Like invisibility in legends, transparency in nature is a powerful tool. Most transparent animals live in the ocean, where a close visual match with the water renders them almost invisible to predators.
On land, transparency is rare and difficult to achieve, but some butterflies and moths (Lepidoptera) do have transparent wings. And a new study indicates transparency can serve not only to camouflage them, but in other cases to signal and warn predators, "Don't eat me! I'm toxic."
This flexible weapon for self-defense is one of many findings from a multiyear study spanning the physics, biology, ecology, and evolution of transparency in Lepidoptera conducted by several groups, including the lab of Nipam Patel, director of the Marine Biological Laboratory (MBL).

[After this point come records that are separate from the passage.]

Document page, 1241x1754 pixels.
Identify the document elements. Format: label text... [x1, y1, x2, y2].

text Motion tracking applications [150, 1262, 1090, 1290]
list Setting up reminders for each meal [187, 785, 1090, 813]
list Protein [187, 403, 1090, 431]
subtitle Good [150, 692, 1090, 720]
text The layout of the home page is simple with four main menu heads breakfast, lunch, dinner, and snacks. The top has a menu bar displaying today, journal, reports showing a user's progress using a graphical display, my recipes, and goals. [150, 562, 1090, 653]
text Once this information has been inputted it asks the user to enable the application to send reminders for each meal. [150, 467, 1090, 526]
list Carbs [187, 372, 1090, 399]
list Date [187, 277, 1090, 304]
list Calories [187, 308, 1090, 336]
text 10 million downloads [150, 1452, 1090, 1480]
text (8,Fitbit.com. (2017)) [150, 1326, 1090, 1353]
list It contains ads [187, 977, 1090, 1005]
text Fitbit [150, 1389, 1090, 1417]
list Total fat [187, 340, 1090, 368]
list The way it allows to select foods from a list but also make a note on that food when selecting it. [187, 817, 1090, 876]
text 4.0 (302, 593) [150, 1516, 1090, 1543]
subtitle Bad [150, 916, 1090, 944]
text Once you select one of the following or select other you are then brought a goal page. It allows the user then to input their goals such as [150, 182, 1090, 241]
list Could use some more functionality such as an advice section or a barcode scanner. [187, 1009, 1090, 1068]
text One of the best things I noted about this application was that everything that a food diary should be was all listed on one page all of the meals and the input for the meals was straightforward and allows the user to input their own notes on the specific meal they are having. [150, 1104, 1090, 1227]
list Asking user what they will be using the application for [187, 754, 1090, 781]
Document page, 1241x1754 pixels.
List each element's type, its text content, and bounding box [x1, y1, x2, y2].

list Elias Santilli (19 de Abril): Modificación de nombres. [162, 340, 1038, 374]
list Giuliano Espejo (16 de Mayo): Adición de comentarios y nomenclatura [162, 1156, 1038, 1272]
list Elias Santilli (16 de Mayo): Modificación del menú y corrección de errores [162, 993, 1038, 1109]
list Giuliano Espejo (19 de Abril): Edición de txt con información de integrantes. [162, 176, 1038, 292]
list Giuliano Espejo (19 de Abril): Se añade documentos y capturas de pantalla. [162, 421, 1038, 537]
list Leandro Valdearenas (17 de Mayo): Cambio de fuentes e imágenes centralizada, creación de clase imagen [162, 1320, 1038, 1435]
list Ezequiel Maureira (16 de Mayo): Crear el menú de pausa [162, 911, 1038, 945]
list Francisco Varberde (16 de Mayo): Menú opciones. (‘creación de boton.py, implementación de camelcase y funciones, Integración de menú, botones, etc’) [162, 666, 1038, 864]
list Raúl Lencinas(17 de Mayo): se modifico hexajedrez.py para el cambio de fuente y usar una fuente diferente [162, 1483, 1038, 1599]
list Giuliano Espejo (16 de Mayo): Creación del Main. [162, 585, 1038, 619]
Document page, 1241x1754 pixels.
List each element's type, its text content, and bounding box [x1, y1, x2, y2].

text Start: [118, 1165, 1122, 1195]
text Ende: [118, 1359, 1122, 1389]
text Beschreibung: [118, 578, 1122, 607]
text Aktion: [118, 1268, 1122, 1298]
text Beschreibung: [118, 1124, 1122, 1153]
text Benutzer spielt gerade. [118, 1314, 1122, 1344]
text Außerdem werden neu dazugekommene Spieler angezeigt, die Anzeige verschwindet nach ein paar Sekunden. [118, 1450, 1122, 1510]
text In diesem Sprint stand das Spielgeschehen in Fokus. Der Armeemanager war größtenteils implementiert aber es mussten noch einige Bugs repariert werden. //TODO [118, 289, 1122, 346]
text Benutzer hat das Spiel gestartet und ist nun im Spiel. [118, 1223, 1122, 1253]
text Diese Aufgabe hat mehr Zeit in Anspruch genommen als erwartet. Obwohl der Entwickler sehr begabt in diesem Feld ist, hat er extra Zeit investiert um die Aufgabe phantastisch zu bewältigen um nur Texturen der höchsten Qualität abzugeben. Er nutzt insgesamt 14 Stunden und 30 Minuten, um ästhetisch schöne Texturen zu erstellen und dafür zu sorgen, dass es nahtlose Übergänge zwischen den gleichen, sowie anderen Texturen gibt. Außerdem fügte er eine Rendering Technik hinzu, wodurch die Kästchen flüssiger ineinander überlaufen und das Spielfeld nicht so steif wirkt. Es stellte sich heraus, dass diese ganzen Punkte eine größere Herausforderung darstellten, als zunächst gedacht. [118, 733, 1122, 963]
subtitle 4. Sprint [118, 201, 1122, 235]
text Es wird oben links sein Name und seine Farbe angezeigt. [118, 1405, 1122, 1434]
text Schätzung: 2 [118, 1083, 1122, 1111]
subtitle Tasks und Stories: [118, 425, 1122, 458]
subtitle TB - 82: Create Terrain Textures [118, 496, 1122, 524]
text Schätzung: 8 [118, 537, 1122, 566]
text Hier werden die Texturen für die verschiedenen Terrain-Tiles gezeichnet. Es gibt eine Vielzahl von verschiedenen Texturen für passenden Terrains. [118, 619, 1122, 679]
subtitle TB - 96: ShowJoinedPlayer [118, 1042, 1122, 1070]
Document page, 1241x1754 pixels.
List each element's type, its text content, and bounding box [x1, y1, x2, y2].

"This is one of those interdisciplinary studies you dream about, where you want to understand [a biological structure] from its physics to its development and ecology," says Patel of the international study, which began as a project in the MBL Embryology course and ended up being funded by the Human Frontier Science Program. Ph.D. candidate Aaron Pomerantz in Patel's lab is also on the team.
Mimicry for Self-Defense
The group's latest paper adds a unique perspective on Lepidoptera self-defense. In some species, vivid wing coloration indicates the presence of chemical defenses that make the butterfly unpalatable or toxic, and predators learn to avoid them. Accordingly, palatable species can evolve to mimic the toxic ones, so predators leave them alone, too. In addition, multiple unpalatable species may converge in their warning colorations, thereby sharing in the benefits of the warning coloration process. Large "mimicry rings" can even form containing both toxic and nontoxic species, all displaying strikingly similar patterns and color combinations.
"The most amazing place to see this is the Amazon," Patel says. "You'll find a group of species that are distantly related to each other, yet they've all converged on a similar wing pattern."
Surprisingly, mimicry rings have also been found among clear-wing species in the Amazon. "So we asked, 'Wait, why would a species be transparent and unpalatable at the same time?'" Patel says. And, structurally, how would a clear-wing species accomplish that trick?
The team looked at the optical and structural properties of transparent butterfly wings within mimicry rings to see if they were convergent, and found in some rings, they were.
"In one transparency ring we studied (see photo 1, middle row), the key unpalatable butterfly doesn't have an anti-glare coating on its transparent wing, so in sunlight, it's really easy to see," Patel says. "It may be signaling a warning pattern to predators when it's in bright sun, and it's camouflaged when in shadows. So it kind of cheats: it has the best of both worlds."
Previously, the team reported on the developmental origins of transparency in a clear-wing species, Greta oto. They also compared wing transparency across 123 Lepidoptera species for its structural basis, optical properties, and biological relevance in relation to concealment, thermoregulation, and protection against UV. Those results showed a wide diversity of solutions to achieve transparency, suggesting that transparency has likely evolved multiple times independently.
Approaching transparency from multiple disciplines brought emergent knowledge and interesting new questions, Patel said. "Now that we've identified different Lepidoptera groups that have found different ways to achieve transparency, we can ask, how did they actually do this? Or, alternatively, if two very distant lineages have come up with the same solution for transparency, did they solve the problem in the same way?"